A landmark art deco cinema "left to ruin" in the heart of Edinburgh's Leith is to be reborn as a cultural venue next year.

The State Cinema, opened in 1938 and home for a number of different uses since, is to be part of the Hidden Door festival in May and June.

The festival is also to return to the Leith Theatre, which is in the process of raising funds for a major redevelopment.

This year's cultural festival drew 13,000 visitors to Leith Theatre.

Irvine Welsh is one of the patrons of the theatre's drive to raise funds, between £8m and £10m is needed, to become a full time venue again.

David Martin, Creative Director of Hidden Door, said: "This year’s festival left the public - not to mention the Hidden Door team and contributors - wanting more.

"Leith Theatre has enormous potential to be the venue the city is crying out for, and we can’t wait to continue the journey with the Trust and everyone involved in bringing it back to life permanently.”

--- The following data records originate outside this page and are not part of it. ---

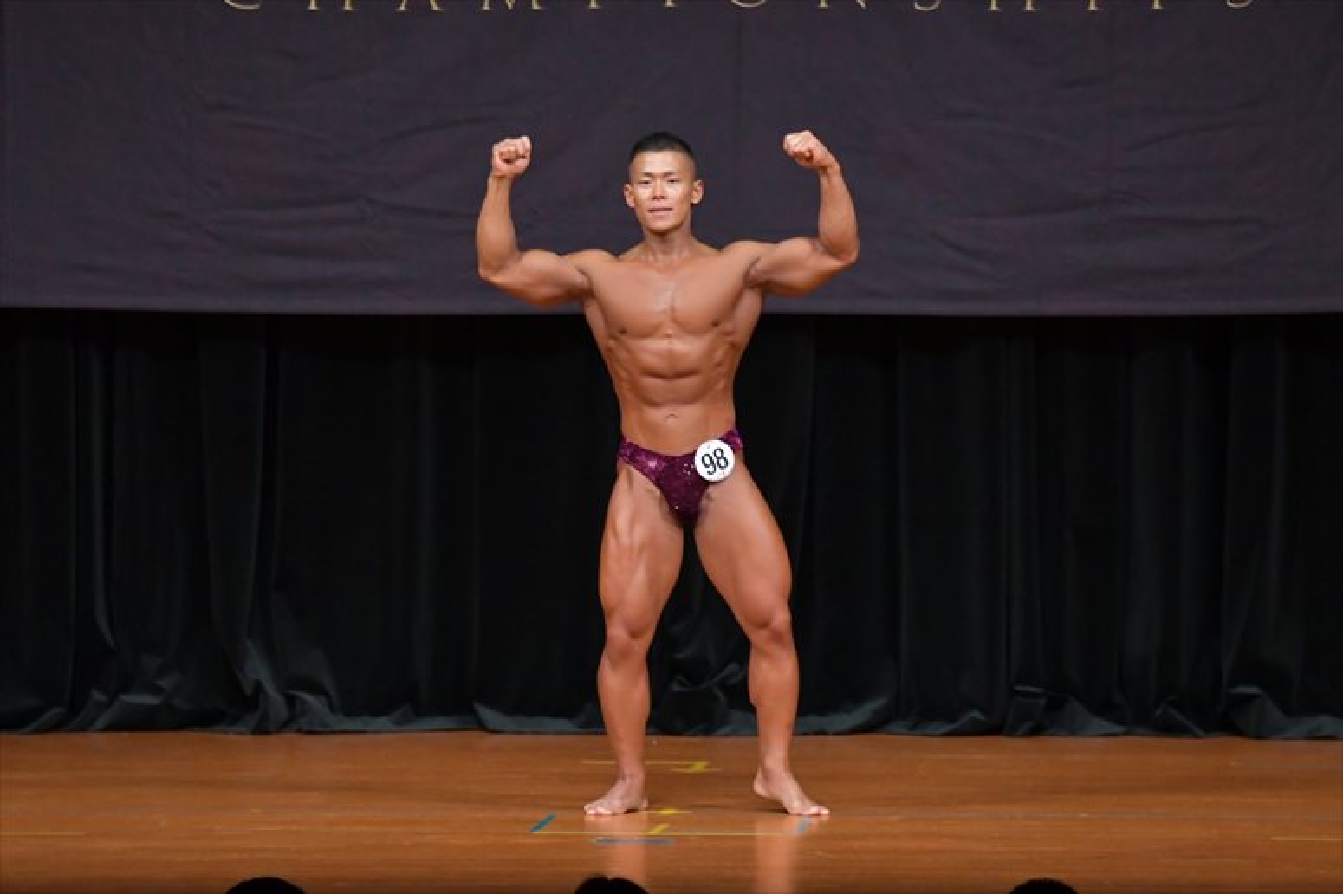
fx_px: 10068
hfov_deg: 7.6
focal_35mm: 270
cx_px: 672
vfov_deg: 5.1
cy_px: 447
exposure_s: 1/400
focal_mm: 180
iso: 4000
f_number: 5.6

Jack Hunter, the Chair of Leith Theatre Trust added: "Next year marks a developing partnership approach between us and we will be working together to gain funding so that we can regenerate the amazing art deco building that is Leith Theatre.

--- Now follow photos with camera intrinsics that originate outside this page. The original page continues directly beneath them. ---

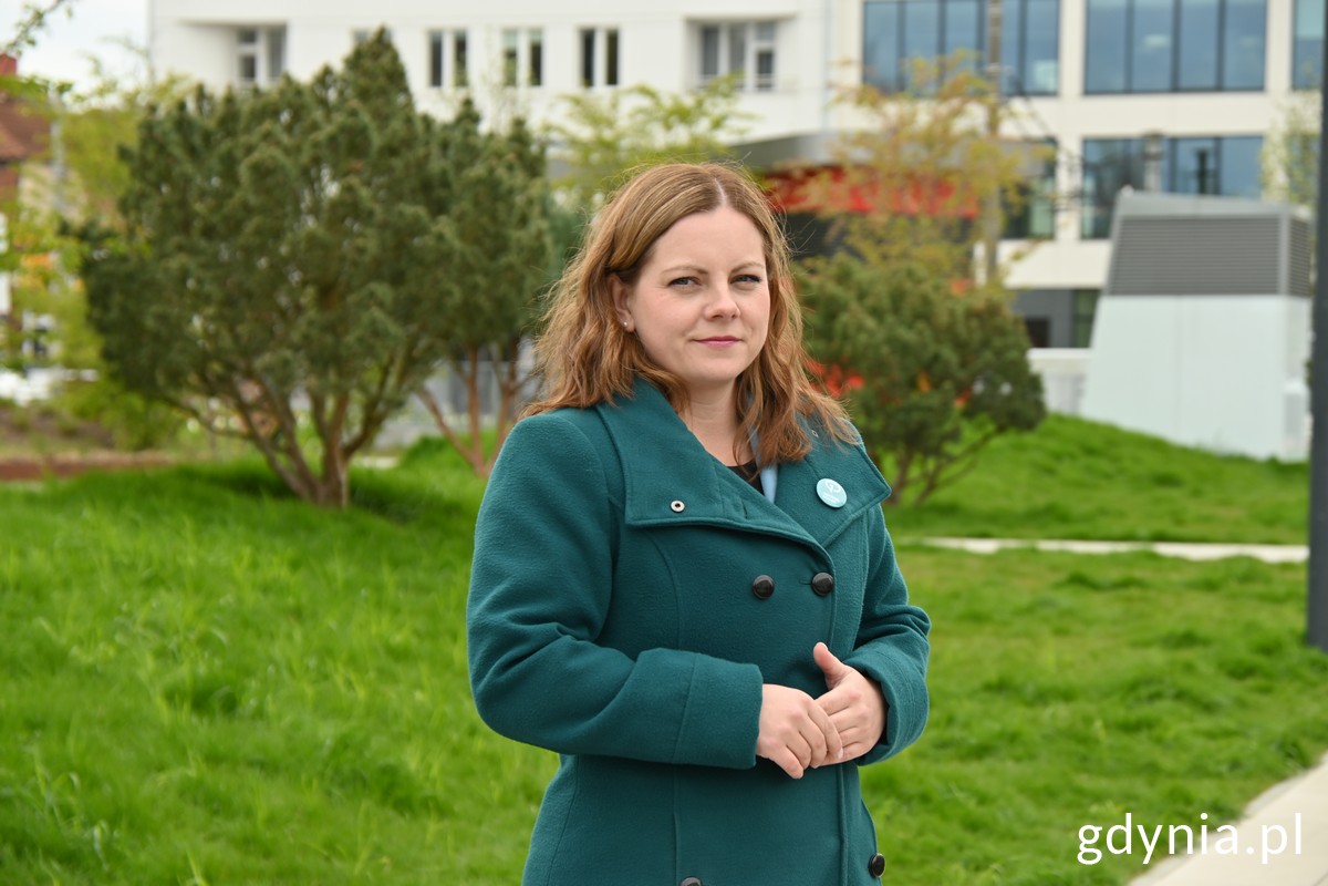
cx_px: 664
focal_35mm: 105
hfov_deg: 19.5
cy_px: 443
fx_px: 3873
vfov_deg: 13.0
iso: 100
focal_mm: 70
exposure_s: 1/160
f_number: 5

"Hidden Door really helped put us on the map for a lot of people in 2017."

The use of the State Cinema is currently the subject of "early discussions".

It is now owned by Edinburgh property developers Glencairn Properties, who intend to redevelop the building.

However Hidden Door wish to use the building, on Great Junction Street, as a temporary venue.

Hazel Johnson, site team leader, said: “There’s a lot to do there, but Hidden Door has always been up for the challenge and this felt like the perfect addition to our plans for the theatre just around the corner.

"The developers have been very open to the possibility of using the cinema, and it’s a great match for our skills in bringing spaces back to life.

"Now, more than ever, we’re going to need the people of Edinburgh and Leith to get on board and support us to make something

incredible happen in Leith next May”.

Daryl Teague, director of Glencairn Properties, said: “The cinema building, originally designed by architect Sir James Miller, first opened in December 1938 as part of a multi-use leisure development.

"It’s fitting that this incredible building, that’s sadly been left to ruin over recent years, will provide a backdrop for the arts in Edinburgh. "We’re delighted to help play our part in supporting the Hidden Door festival and look forward to seeing the space transformed once again."

Hidden Door is currently inviting proposals for visual art, theatre, spoken work , dance and

film to be part in the 2018 festival.

The festival has steadily grown since 2014, when it cleared out the abandoned Market Street vaults to run a 9-day arts festival.

In 2015 the festival moved to a courtyard behind Kings’ Stables Road, and returned to the same site in 2016, attracting over 12,000 visitors.